This repository contains the code to analyze the correlation between economic indicators and the emphasis on economy in US presidential speeches. We hypothesize that an administration's political focus on the economy will manifest in both its presidential speeches and the actual economy. We use NLP techniques and linear regression to quantify the emphasis in speeches and compare them with economic indicators.
Most data files (text corpus, economic indicators, keyword files, feature files) are saved here. We currently have three text corpora and three economic indicators.
- Inaugural (in NLTK, only once in four years)
- SOTUS (State of the Union Speech, once every year)
- Oral (All Oral speeches, all speeches in the same year are concatenated to one corpus)
- GDP growth rate
- Export Index
- Unemployment Rate
Indicators are from 1961 to 2018 (Export is from 1980 to 2018). Because of this, we don't have a lot of data points to work with, especially if you use the inaugural corpus. Please keep this in mind!

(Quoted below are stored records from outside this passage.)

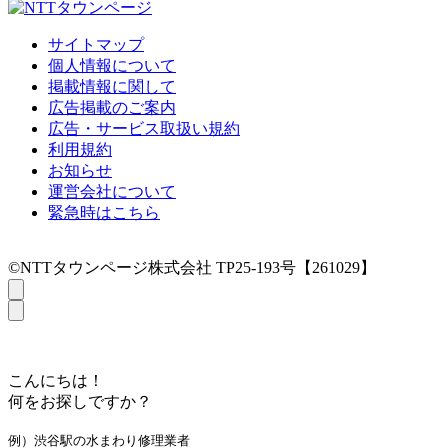
サイトマップ
個人情報について
掲載情報に関して
広告掲載のご案内
広告・サービス取扱い規約
利用規約
お知らせ
運営会社について
緊急時はこちら
©NTTタウンページ株式会社 TP25-193号【261029】
こんにちは！
何をお探しですか？
例）渋谷駅の水まわり修理業者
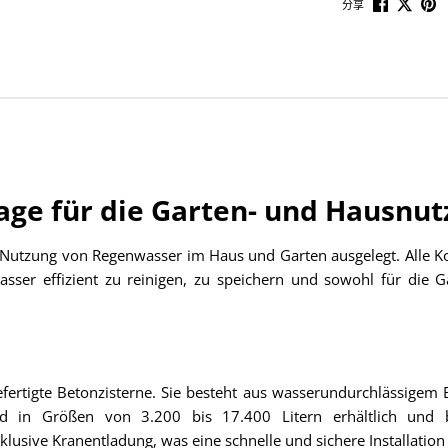
分享
ge für die Garten- und Hausnut
ie Nutzung von Regenwasser im Haus und Garten ausgelegt. Alle
sser effizient zu reinigen, zu speichern und sowohl für die
efertigte Betonzisterne. Sie besteht aus wasserundurchlässige
ind in Größen von 3.200 bis 17.400 Litern erhältlich und bi
klusive Kranentladung, was eine schnelle und sichere Installation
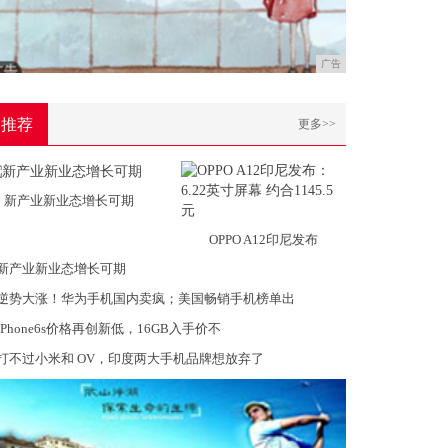
广告
推荐
更多>>
新产业新业态增长可期
OPPO A12印尼发布
新产业新业态增长可期
逆势大涨！华为手机国内卖疯；美国畅销手机榜单出
iPhone6s价格再创新低，16GB入手价不
打不过小米和 OV，印度两大手机品牌想放弃了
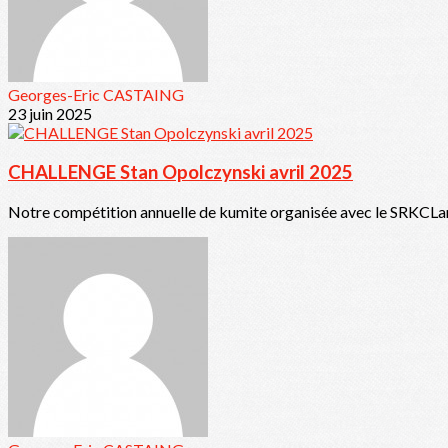
Georges-Eric CASTAING
23 juin 2025
CHALLENGE Stan Opolczynski avril 2025
Notre compétition annuelle de kumite organisée avec le SRKCLam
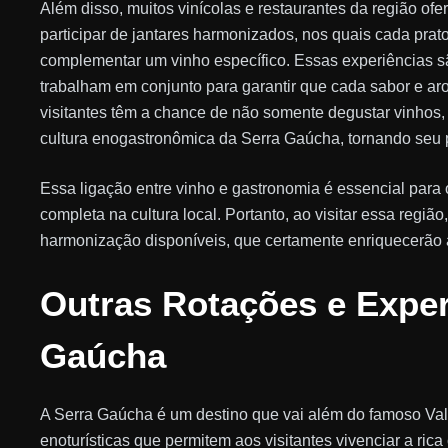
Além disso, muitos vinícolas e restaurantes da região of
participar de jantares harmonizados, nos quais cada pra
complementar um vinho específico. Essas experiências s
trabalham em conjunto para garantir que cada sabor e a
visitantes têm a chance de não somente degustar vinhos,
cultura enogastronômica da Serra Gaúcha, tornando seu 
Essa ligação entre vinho e gastronomia é essencial par
completa na cultura local. Portanto, ao visitar essa regiã
harmonização disponíveis, que certamente enriquecerão a
Outras Rotações e Exper
Gaúcha
A Serra Gaúcha é um destino que vai além do famoso Val
enoturísticas que permitem aos visitantes vivenciar a rica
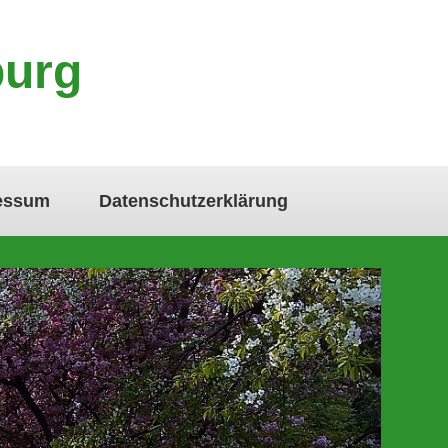
burg
essum
Datenschutzerklärung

- keyword_group.py: Gets groups of keywords from wordnet. Output is keyword_group.json in the Data directory.
- keyword_from_reuters.py: Gets group of keywords from Reuters news dataset. Output is reuters_keywords.json in the Data Directory.
If you decide to start a new approach to finding keywords, please do the following:
- Create new py file in Code directory.
- Make it create a txt or json (your choice) file in the Data directory.
- Add a function to calc_features.py that opens the txt/json file and turns the keywords into a dictionary format. (group name:[list of keywords] format)
- calc_features.py: File for computing features for text. Output is name_scores.json file in the Data directory.
- project_dataset.py: Module file for reading text data.
If you decide to add features, please do the following:
- inside calc_features, please define a function that takes the corpus (list of sentences) and the feature_dict (dictionary of feature_names:feature) as input. (It can take other things as inputs too, such as total_len)
- The function should modify the feature_dict by adding your feature name and feature as key/value.
- Go to the function find_features(corpus_dict) and execute your function with the corpus and feature_dict as input.
- lr.py: linear regression using statsmodel library. prints the p-value and R^2 values, also saves all information to a txt file in Results. At the top you can change the STAT_NAME and CORPUS_NAME variable to test for other indicators and corpus.
I think we should keep this part simple as this part is mostly unrelated to our course. This is just to score the performance of the above steps. A smaller p-value (0 - 1, preferably <0.05) and a larger R^2 value (0 - 1, closer to 1) is desirable.